As reported previously, the SEC’s Office of Compliance Inspections and Examinations found many deficiencies and gaps in implementation related to Regulation S-P.

Regulation S-P is the SEC rule regarding the privacy of consumer financial information that was promulgated under the Gramm-Leach-Bliley Act.

The current SEC alert pointed out the lack of policies and procedures relating to the Safeguards Rule and some cases where the flaw was the implementation or the very design of the policies, but compliance experts talk about a lack of understanding of how to tackle this issue effectively within advisory firms.

“I think the big challenge in this area particularly is just a lack of knowledge,” says Cipperman. “Technology, and cybersecurity — these are not skill sets that most investment management professionals have in their toolbox.”

Askari J. Foy, managing director overseeing ACA Aponix’s global regulatory cybersecurity practice, talks about the need for CTOs and chief information officers to leverage their respective expertise to “communicate and collaborate to oversee the cybersecurity function, because there is accountability and responsibility for both.”

But designing effective policies goes well beyond the C-suites at head offices — especially for a broker-dealer industry that works with affiliated advisors across the country.

Foy, who previously worked within the SEC’s Office of Compliance Inspections and Examinations in the area of cybersecurity, says when information security is centralized at the corporate level, there is a gap where what’s important to the advisor or broker-dealer in terms of data security or systems may not be included in the corporate approach.

“That lack of input from the affiliated broker-dealers and advisors is not being communicated upward or downward to make sure that there is a comprehensive enterprise risk management function,” says Foy. “We see a lot of firms that may not have branch-level supervisory procedures; [procedures] may not be documented because they rely on the big corporate policies and procedures.”

Foy says branch-level controls over hardware and software are critical. An equally important aspect is approval for the use of external applications and vendors. Such approval can become especially tricky in the independent broker-dealer model.

Todd Cipperman

“Do they know what type of vendors the branch offices are using?

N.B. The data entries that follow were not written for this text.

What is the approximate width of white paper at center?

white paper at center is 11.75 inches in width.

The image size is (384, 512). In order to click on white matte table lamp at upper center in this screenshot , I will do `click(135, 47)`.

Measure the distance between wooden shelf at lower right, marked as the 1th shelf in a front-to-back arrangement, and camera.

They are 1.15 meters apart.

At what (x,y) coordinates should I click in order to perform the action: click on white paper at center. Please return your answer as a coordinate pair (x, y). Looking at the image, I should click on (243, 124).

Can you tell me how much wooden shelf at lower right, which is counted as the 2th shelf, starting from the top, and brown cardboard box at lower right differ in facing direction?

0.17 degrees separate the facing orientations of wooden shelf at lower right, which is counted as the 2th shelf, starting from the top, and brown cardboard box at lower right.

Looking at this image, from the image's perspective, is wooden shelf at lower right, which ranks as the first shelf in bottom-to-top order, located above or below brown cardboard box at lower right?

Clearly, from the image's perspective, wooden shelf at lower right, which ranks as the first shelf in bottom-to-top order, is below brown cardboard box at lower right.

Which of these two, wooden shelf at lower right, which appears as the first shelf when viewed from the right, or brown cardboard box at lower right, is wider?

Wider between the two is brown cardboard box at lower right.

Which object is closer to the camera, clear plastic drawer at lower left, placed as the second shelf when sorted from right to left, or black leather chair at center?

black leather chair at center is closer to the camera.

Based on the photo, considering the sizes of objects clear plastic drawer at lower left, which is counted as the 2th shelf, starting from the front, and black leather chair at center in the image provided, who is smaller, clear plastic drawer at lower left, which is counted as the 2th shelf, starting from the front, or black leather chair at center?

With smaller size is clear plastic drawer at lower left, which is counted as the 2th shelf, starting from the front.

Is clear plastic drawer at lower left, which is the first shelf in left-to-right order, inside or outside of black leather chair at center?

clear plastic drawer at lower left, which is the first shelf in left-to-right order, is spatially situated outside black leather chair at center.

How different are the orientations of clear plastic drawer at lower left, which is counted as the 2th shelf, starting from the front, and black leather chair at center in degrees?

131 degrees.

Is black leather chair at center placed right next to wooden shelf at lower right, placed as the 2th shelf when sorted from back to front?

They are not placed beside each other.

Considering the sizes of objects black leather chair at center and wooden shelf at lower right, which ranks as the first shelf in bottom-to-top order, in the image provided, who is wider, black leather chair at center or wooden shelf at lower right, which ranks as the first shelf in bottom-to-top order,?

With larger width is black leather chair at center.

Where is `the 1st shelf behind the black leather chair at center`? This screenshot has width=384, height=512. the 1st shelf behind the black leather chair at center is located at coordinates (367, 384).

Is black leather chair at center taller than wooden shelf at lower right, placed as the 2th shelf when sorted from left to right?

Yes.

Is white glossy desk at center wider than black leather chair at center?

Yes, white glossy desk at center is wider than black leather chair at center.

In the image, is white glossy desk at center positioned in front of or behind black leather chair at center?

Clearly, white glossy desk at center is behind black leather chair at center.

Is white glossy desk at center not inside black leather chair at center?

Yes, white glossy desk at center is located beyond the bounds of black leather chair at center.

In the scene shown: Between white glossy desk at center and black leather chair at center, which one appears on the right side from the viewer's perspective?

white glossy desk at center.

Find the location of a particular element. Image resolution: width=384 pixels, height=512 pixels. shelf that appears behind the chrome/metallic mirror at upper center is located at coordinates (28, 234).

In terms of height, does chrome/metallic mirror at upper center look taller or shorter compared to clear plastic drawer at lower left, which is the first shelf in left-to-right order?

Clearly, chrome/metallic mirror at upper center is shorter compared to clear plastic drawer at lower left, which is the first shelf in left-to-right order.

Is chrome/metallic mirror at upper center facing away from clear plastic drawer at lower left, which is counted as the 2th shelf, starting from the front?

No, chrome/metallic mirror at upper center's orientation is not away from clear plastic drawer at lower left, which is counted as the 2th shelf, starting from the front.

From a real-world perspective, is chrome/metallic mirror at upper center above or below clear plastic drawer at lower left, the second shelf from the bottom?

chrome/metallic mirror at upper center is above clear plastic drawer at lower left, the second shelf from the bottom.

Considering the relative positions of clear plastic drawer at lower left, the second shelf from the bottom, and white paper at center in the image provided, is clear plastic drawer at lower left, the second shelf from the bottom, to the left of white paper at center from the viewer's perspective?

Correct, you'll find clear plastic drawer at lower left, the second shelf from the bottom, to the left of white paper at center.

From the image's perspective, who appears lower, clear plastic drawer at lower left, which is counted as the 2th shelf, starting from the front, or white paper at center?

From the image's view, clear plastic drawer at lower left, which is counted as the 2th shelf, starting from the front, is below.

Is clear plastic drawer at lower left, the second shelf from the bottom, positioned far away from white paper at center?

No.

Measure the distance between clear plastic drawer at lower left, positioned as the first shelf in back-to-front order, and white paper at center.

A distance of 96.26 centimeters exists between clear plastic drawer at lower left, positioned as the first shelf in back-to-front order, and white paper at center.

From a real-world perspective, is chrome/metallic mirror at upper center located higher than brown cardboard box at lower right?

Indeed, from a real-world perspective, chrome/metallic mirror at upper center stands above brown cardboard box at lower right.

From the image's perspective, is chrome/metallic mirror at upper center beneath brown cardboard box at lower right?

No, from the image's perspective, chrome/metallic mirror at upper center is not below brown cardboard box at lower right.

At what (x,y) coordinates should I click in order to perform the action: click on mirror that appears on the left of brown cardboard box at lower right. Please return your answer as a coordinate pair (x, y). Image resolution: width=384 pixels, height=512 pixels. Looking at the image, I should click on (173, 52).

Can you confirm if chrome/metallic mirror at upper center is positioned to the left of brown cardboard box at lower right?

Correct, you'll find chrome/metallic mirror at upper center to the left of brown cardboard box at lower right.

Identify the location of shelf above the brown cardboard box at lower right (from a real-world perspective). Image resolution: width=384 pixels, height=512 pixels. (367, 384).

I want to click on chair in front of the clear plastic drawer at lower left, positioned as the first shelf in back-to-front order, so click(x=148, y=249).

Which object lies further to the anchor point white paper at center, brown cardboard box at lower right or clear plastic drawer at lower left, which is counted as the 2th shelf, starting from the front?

The type of data sets that are being maintained? What systems this information is being located on? Particularly with the independent broker-dealer model, they’re able to purchase their different networks, their software — they set up their own shop. So how does the home office get a good handle of what these independent contractors are using?” asks Foy.

Cipperman agrees that supervision becomes more difficult in the independent-broker dealer model but argues that doesn’t absolve the firms from their compliance obligations.

As identified by the SEC in its alert, outside vendors are another vulnerability for broker-dealers and investment advisors.

Foy says that while it’s a critical area that regulators focus on, third-party vendors are also targets for hackers, especially since vendors could have personally identifiable information or material non-public information.

“How are you really overseeing that particular vendor or your portfolio of vendors, and do you have a good classification scheme to identify which vendors are more critical than others?” asks Foy. “A lot of firms are outsourcing that function. You can outsource the function but the responsibility and accountability still remains at the firm.”